A Very Geeky Thing

Sep 14, 2017 13:59

This post assumes whatever devices you're using to view it uses UTC-8 as a standard.  If not, the kanji will just look like gobbledy-gook.

So a few days ago I'm waiting with my daughter for her school bus to arrive when I notice this Honda sub-compact.  In particular, I notice the kanji next to the "H" logo:  無限 MUGEN.  If you read Japanese, you already know what that means, but despite having taken two years in college, I am nowhere near fluent in speaking Japanese, let alone reading it.  And I wanted to know.

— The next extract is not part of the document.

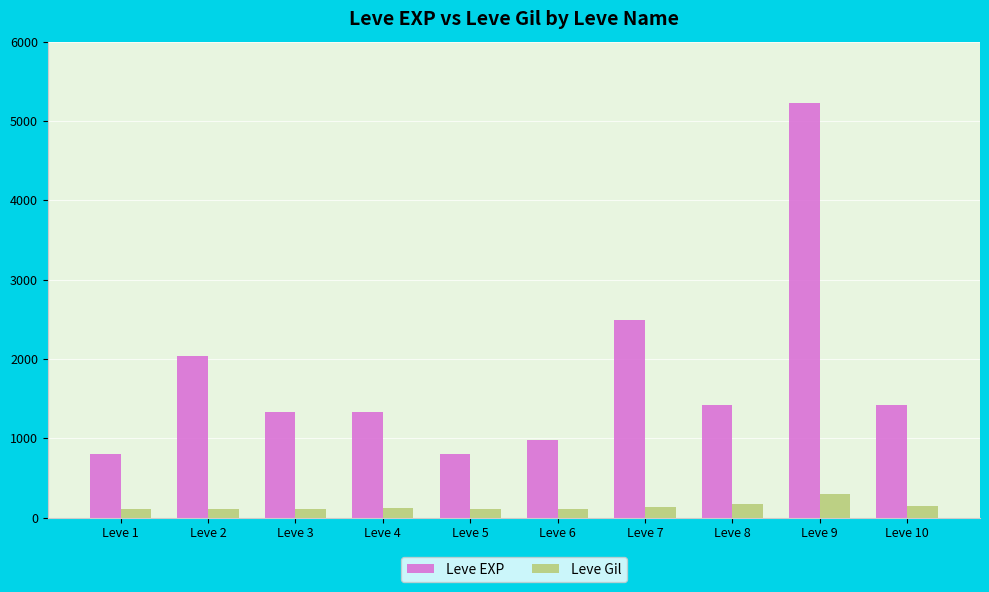

At which category is the sum across all series the highest?

Leve 9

Fortunately, as a by-product of said class, I had two books that proved useful:  The New Nelson Japanese-English Character Dictionary (1997 "Completely Revised" edition) and a Japanese-English, English-Japanese dictionary from Random House (also 1997 edition).  Armed with those two books and my own insatiable curiosity, I went to work.

Using the character dictionary and cross-checking with the J-E, E-J dictionary, I was able to determine the following:

無 mu means "nothing" or "negation"

限 gen means "limit"

Together 無限 mugen roughly translates to "no limit(s)".  Pretty cool.

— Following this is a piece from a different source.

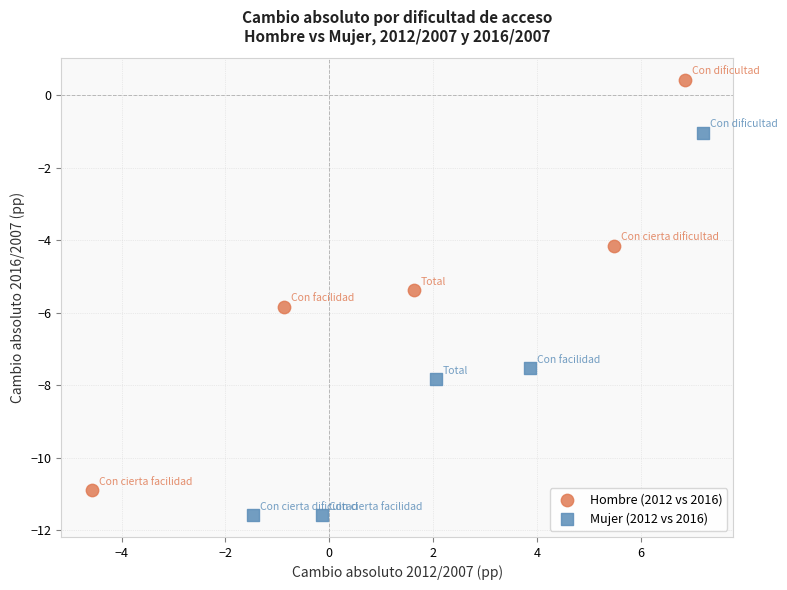

What are all the series names shown in the legend?

Hombre (2012 vs 2016), Mujer (2012 vs 2016)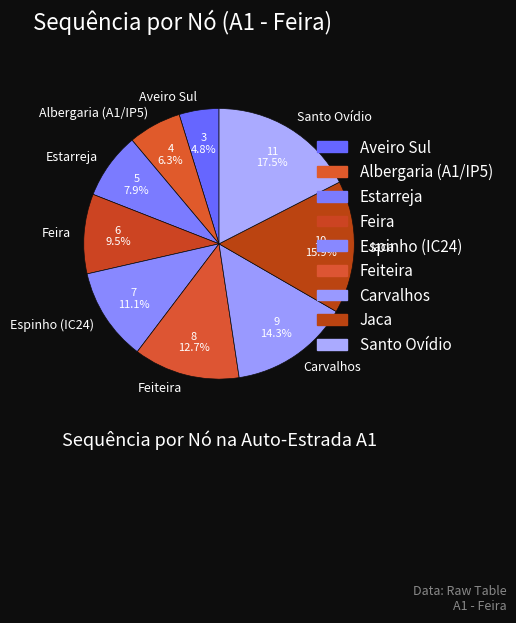

What is the largest slice in the pie chart?

Santo Ovídio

And that got me thinking…what would my nomme du web Gaerfindel look like in kanji form?

Okay, start with the meaning: "copper(-coloured) tresses/locks".  It's built on the same idea of Glorfindel, whose name means "golden(-coloured) tresses"-in other words "Goldilocks"-but with a more personal touch.  (Besides, "fire hair" is used so often it's trope-y.)  Hittin' the books, I get the following:

銅 dou for copper

髪 hatsu for (head) hair

Thus 銅 髪 douhatsu = Gaerfindel.  Who knows, maybe I'll get it tattooed on my arm, someday?